Tangisku pecah, lilin
sudah menyala. Bergetar aku meniupnya dengan berbagai harapan baru di hatiku.
Kami saling berpelukan, mereka teman-temanku, keluarga dari rumah keduaku. Yang
memiliki cara berbeda untuk membuatku tertawa.
“Mei?”, suara berat itu.
Aku menolehkan kepala, mereka di sini.
“A...Ayah? Mai?”, aku
menghambur. Memeluk keduanya, pelukan ini terasa begitu erat seolah aku akan berlari
jauh jika mereka melepasnya. Bunda, aku kembali. Aku melihat bunda tersenyum di
ujung mataku.
Aku memandang
wajah-wajah yang telah menemaniku selama dua tahun terakhir ini. Inilah
keluargaku, yang menyayangiku dengan cara yang istimewa, keluarga kedua yang luar
biasa, yang memberiku sepucuk surat cinta dari rumah keduaku, asrama tercinta.
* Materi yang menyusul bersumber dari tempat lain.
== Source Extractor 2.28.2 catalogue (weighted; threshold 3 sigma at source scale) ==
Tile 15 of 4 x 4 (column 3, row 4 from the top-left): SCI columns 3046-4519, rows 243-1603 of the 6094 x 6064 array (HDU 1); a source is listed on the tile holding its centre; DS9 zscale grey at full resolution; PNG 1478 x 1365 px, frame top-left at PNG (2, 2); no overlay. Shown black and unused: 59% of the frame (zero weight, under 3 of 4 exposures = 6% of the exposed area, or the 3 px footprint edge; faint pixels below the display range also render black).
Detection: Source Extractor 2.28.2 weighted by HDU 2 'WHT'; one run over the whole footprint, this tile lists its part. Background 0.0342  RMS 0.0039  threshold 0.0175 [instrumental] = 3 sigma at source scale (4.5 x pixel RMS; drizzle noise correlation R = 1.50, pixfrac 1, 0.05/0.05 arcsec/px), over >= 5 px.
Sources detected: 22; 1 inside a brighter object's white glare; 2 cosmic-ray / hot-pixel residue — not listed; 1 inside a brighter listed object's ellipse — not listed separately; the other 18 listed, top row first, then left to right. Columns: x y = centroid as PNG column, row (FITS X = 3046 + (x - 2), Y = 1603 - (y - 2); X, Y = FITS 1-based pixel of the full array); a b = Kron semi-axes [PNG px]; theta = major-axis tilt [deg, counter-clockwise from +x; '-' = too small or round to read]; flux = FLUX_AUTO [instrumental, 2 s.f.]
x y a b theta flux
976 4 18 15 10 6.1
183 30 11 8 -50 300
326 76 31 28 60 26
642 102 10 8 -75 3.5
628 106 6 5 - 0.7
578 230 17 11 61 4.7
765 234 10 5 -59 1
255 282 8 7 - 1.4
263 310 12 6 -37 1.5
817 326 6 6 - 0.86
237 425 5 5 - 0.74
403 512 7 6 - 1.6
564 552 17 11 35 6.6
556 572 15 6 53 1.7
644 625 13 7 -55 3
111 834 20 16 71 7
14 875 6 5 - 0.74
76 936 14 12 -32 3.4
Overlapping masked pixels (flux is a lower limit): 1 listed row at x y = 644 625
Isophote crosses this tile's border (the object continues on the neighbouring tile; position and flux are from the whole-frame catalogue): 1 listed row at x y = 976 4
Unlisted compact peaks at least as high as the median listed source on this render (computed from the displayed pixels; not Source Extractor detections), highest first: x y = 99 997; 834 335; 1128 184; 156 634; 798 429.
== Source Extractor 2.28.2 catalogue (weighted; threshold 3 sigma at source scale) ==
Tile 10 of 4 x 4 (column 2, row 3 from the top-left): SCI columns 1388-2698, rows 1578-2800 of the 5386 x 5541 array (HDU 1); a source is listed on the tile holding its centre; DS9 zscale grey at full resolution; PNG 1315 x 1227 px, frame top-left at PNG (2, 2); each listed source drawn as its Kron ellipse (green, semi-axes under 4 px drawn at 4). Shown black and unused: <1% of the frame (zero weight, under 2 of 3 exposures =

Keluarga hebat yang menyadarkanku agar kembali menyadari kasih sayang dari
keluargaku yang sebenarnya, sebuah keluarga yang lebih dari indah.
Tag :
Lomba Menulis Cerpen
0 Comments for "Surat Cinta dari Rumah Kedua - Fitri Wulandari - Lomba Menulis Cerpen"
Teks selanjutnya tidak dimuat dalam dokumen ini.